Extended Data Fig. 7. Supplementary DNA-PK binding assays related to Fig. 5.

a. KU pulldown experiment without TRF2 or RAP1, executed as described in Fig. 5a. KU DE/KR contains the mutations KU70 D496K, E499R and KU80 D327K b. As in (a), but with reactions containing 5 nM TRF2/RAP1 complex and increasing concentrations of XRCC4/LIG4 as indicated. c. As in (b). ‘X/L pre-bind’ indicates reactions where XRCC4/LIG4 was incubated with KU70/80, DNA-PKcs and DNA template for 5 min prior to the addition of TRF2/RAP1. d. As in (b), but with 30 nM XRCC4/LIG4, and the RAP1 proteins indicated. For gel source data see Supplementary Fig. 1.

Extended Data Fig. 8. Mutation analysis of RAP1 in mouse and human cells.
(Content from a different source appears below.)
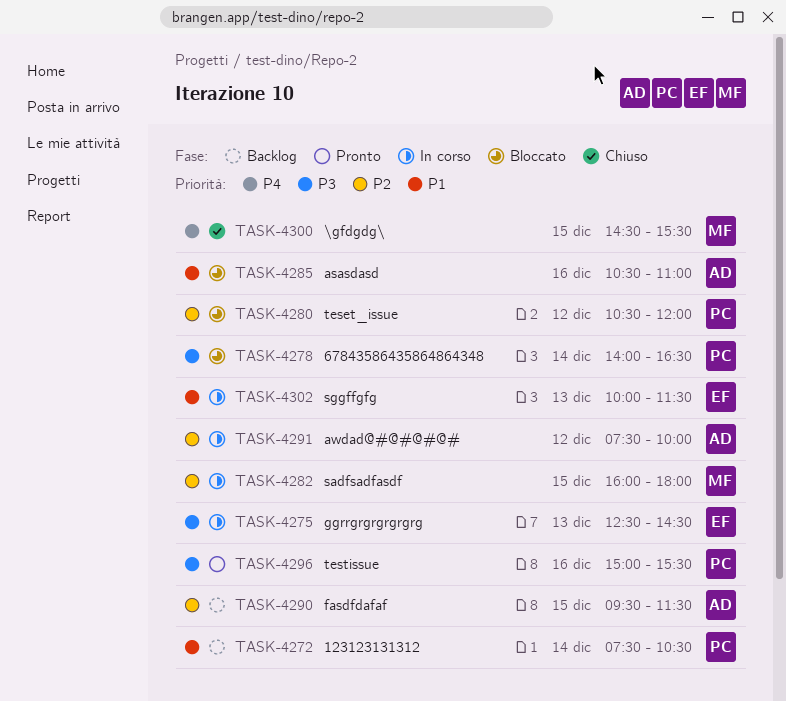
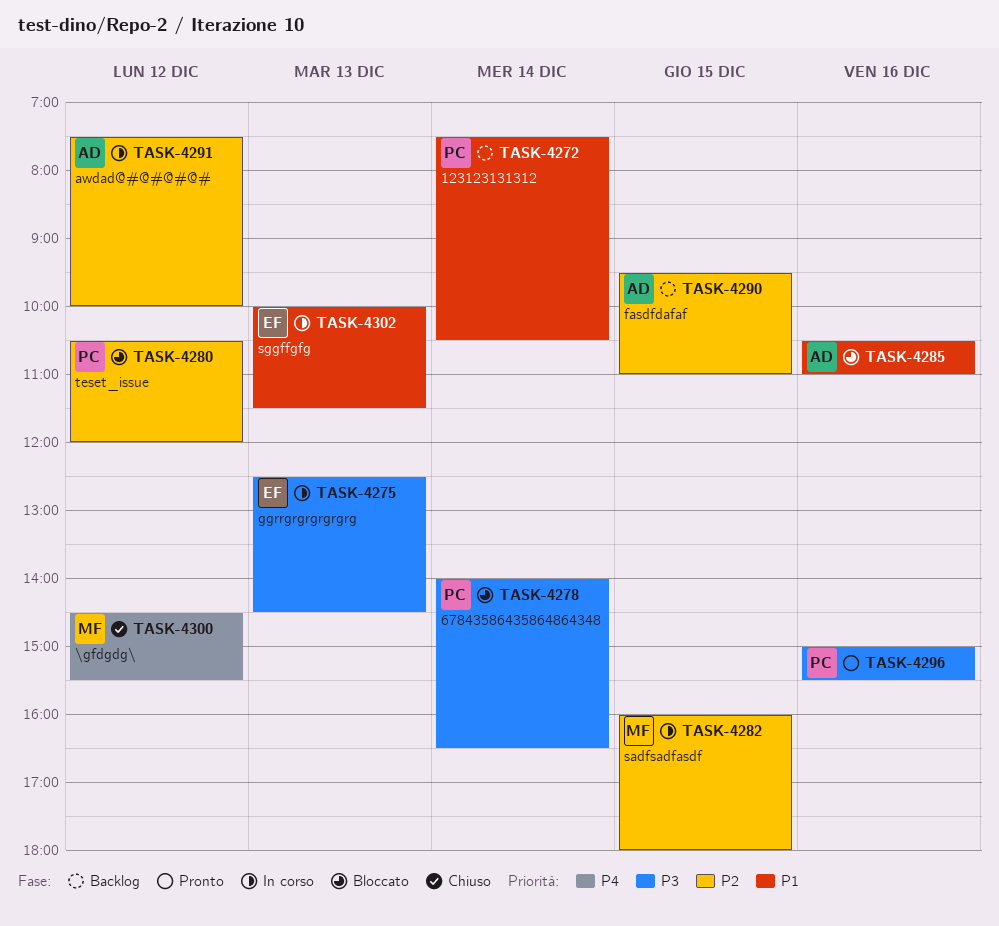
TASK-4290, ends: 11:30 -> 11:00
TASK-4300, day: Dec 15 -> Dec 12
a. Immunoblot showing over-expression of mouse RAP1, RAP1 KR/DE and RAP1 R130E after Crispr- and Cre-mediated deletion of Rap1 and Apollo respectively in ApolloF/F Lig4^+/+ MEFs. Beta-actin as loading control. b. Representative FISH of metaphase spreads of ApolloF/F Lig4^+/+ MEFs expressing the indicated RAP1 mutants or a control empty vector (EV) 96-120 h after deletion of endogenous Rap1 with sgRNA and 120 h after deletion of APOLLO with Hit & Run Cre. Telomeres detected with Cy3-(TTAGGG)3 (green). DNA stained with DAPI (magenta). White and green arrows highlight chromatid- and chromosome type fusions respectively. Scale bar = 10 µm c. Quantification of percentage telomeres involved in chromatid fusions per metaphase after expression of Rap1 or the empty vector control (-) and removal of endogenous Rap1 and Apollo as described in b. Data from 3 independent experiments, 10 metaphases per experiment (n = 30 total), with median. Statistics by ordinary One-way ANOVA. ‘ns’ not significant. d. Sequence analysis of the human RAP1 locus in RAP1 WT and RAP1 KR/DE p53^−/− RPE-1 cells. Targeted mutations in KR/DE are marked with an asterisk, with altered amino acids highlighted in red e. Immunoblot showing Apollo, RAP1 and TRF2 levels after Crispr-mediated deletion in p53^−/− RAP1 WT and p53^−/− RAP1 KR/DE RPE-1 cells. Asterisk marks a non-specific band detected by the anti-Apollo antibody. Alpha-tubulin as loading control.f. Representative FISH of metaphase spreads of RAP1 WT and RAP1 KR/DE p53^−/− RPE-1 cells 120 h after transduction with Cas9 and sgApollo or sgControl as indicated. Telomeres detected with Cy3-(TTAGGG)3 (green). DNA stained with DAPI (magenta). White and green arrows highlight chromatid- and chromosome type fusions respectively. g. Quantification of the percentage of telomeres involved in chromatid and chromosome fusions per metaphase after removal of Apollo in RAP1 WT and RAP1 KR/DE p53^−/− RPE-1 cells as indicated. Data from 3 independent experiments, 10 metaphases per experiment (n = 30 total), with median. Statistics by ordinary One-way ANOVA. ‘ns’ not significant, ****P ≤ 0.0001. For gel source data see Supplementary Fig. 1.

Extended Data Fig. 9. Conservation analysis of the RAP1 BRCT:KU interaction.

Amino acid sequences of RAP1 from the metazoan species indicated were aligned using the Muscle algorithm. The basic patch composed of K39, R40, R41 and R55 in the BRCT domain is shown with basic residues displayed in red. Corresponding structure predictions for the RAP1:KU complex made using AlphaFold 3 are shown for the species indicated, revealing that the BRCT:KU interaction is likely to occur widely across metazoa.